-- EXERCISE REQUIREMENTS --
Please output each line of the data exactly as it appears.

___ DATA TO EXAMINE ___

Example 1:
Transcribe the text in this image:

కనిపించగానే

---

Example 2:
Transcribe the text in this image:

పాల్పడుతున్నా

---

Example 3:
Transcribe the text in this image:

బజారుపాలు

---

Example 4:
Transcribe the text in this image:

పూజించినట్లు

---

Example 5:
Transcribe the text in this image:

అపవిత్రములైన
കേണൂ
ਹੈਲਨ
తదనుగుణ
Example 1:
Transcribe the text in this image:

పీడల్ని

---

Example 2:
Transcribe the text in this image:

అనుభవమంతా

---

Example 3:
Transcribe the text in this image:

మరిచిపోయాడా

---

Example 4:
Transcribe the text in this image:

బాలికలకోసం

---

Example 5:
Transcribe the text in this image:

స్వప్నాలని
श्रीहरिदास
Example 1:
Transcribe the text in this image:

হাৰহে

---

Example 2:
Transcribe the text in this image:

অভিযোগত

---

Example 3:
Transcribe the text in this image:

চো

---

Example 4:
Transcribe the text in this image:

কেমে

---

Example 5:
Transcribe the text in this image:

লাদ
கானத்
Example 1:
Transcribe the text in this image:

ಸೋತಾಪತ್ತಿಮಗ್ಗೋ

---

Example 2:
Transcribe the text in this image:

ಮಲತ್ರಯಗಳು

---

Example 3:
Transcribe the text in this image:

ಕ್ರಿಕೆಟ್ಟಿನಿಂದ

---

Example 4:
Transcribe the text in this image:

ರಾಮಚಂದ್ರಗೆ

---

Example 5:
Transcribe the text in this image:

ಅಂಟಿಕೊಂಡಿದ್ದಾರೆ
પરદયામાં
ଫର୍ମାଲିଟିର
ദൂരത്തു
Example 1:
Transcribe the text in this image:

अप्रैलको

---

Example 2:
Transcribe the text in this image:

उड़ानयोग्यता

___

-- YOUR SOLUTION --
Example 1:
Transcribe the text in this image:

కనిపించగానే

---

Example 2:
Transcribe the text in this image:

పాల్పడుతున్నా

---

Example 3:
Transcribe the text in this image:

బజారుపాలు

---

Example 4:
Transcribe the text in this image:

పూజించినట్లు

---

Example 5:
Transcribe the text in this image:

అపవిత్రములైన
കേണൂ
ਹੈਲਨ
తదనుగుణ
Example 1:
Transcribe the text in this image:

పీడల్ని

---

Example 2:
Transcribe the text in this image:

అనుభవమంతా

---

Example 3:
Transcribe the text in this image:

మరిచిపోయాడా

---

Example 4:
Transcribe the text in this image:

బాలికలకోసం

---

Example 5:
Transcribe the text in this image:

స్వప్నాలని
श्रीहरिदास
Example 1:
Transcribe the text in this image:

হাৰহে

---

Example 2:
Transcribe the text in this image:

অভিযোগত

---

Example 3:
Transcribe the text in this image:

চো

---

Example 4:
Transcribe the text in this image:

কেমে

---

Example 5:
Transcribe the text in this image:

লাদ
கானத்
Example 1:
Transcribe the text in this image:

ಸೋತಾಪತ್ತಿಮಗ್ಗೋ

---

Example 2:
Transcribe the text in this image:

ಮಲತ್ರಯಗಳು

---

Example 3:
Transcribe the text in this image:

ಕ್ರಿಕೆಟ್ಟಿನಿಂದ

---

Example 4:
Transcribe the text in this image:

ರಾಮಚಂದ್ರಗೆ

---

Example 5:
Transcribe the text in this image:

ಅಂಟಿಕೊಂಡಿದ್ದಾರೆ
પરદયામાં
ଫର୍ମାଲିଟିର
ദൂരത്തു
Example 1:
Transcribe the text in this image:

अप्रैलको

---

Example 2:
Transcribe the text in this image:

उड़ानयोग्यता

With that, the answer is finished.